- **Your instructions**:
Within the listing below, the lines to output run from the one containing "Mastering Linux system" through the one containing "Together, these tools"; copy them exactly and nothing else.

- **Data for this exercise**:
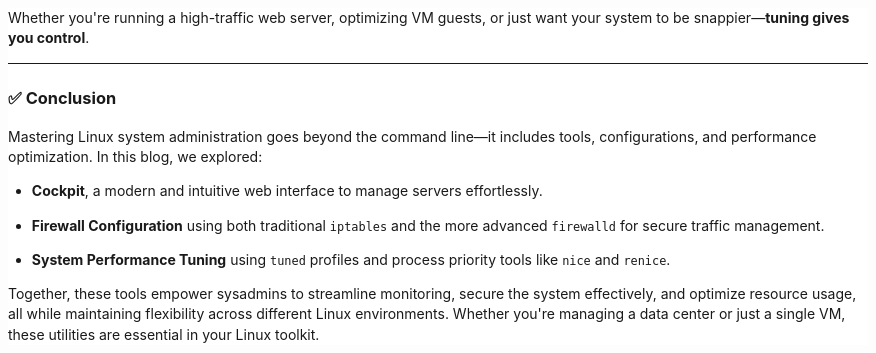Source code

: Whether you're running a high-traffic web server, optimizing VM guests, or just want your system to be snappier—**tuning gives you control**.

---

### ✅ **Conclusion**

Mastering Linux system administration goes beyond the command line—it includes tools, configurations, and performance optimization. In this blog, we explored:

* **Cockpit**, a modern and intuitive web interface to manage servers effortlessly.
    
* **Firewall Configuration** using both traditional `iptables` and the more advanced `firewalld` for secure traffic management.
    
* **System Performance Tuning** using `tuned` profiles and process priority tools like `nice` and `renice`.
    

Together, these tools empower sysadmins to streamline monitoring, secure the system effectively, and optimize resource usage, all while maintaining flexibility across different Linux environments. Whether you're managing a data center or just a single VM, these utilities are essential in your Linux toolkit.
==
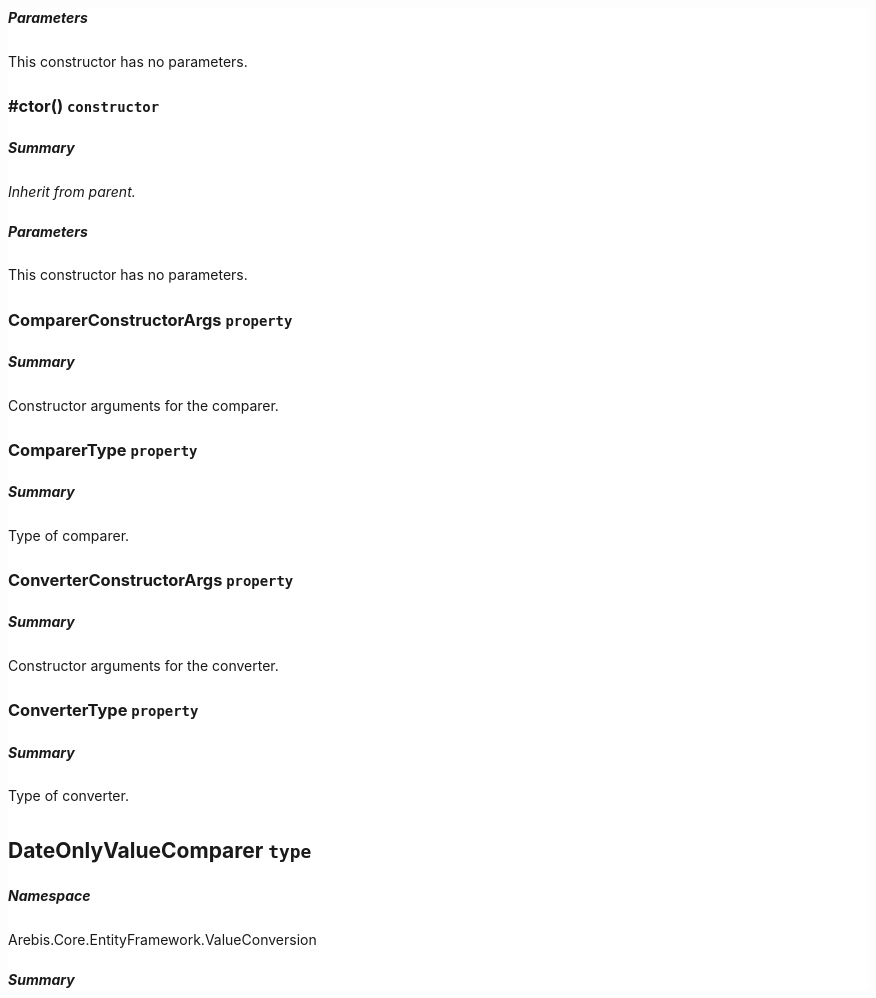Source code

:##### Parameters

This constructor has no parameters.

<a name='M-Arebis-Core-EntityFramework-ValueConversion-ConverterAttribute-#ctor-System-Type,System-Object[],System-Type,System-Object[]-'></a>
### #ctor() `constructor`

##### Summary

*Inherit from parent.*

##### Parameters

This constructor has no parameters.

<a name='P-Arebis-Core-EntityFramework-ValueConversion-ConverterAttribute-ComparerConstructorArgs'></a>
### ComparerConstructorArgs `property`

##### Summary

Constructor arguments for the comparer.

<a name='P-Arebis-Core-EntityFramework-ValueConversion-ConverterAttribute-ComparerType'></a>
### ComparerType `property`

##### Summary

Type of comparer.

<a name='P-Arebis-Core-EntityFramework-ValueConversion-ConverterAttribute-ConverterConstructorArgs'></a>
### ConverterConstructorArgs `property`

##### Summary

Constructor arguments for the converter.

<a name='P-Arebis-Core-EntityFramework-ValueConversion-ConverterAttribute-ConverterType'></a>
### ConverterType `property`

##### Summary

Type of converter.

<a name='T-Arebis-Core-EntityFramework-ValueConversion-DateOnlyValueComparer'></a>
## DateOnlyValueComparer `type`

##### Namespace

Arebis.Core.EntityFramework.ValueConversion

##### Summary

- **Task solution**:
Mastering Linux system administration goes beyond the command line—it includes tools, configurations, and performance optimization. In this blog, we explored:

* **Cockpit**, a modern and intuitive web interface to manage servers effortlessly.
    
* **Firewall Configuration** using both traditional `iptables` and the more advanced `firewalld` for secure traffic management.
    
* **System Performance Tuning** using `tuned` profiles and process priority tools like `nice` and `renice`.
    

Together, these tools empower sysadmins to streamline monitoring, secure the system effectively, and optimize resource usage, all while maintaining flexibility across different Linux environments. Whether you're managing a data center or just a single VM, these utilities are essential in your Linux toolkit.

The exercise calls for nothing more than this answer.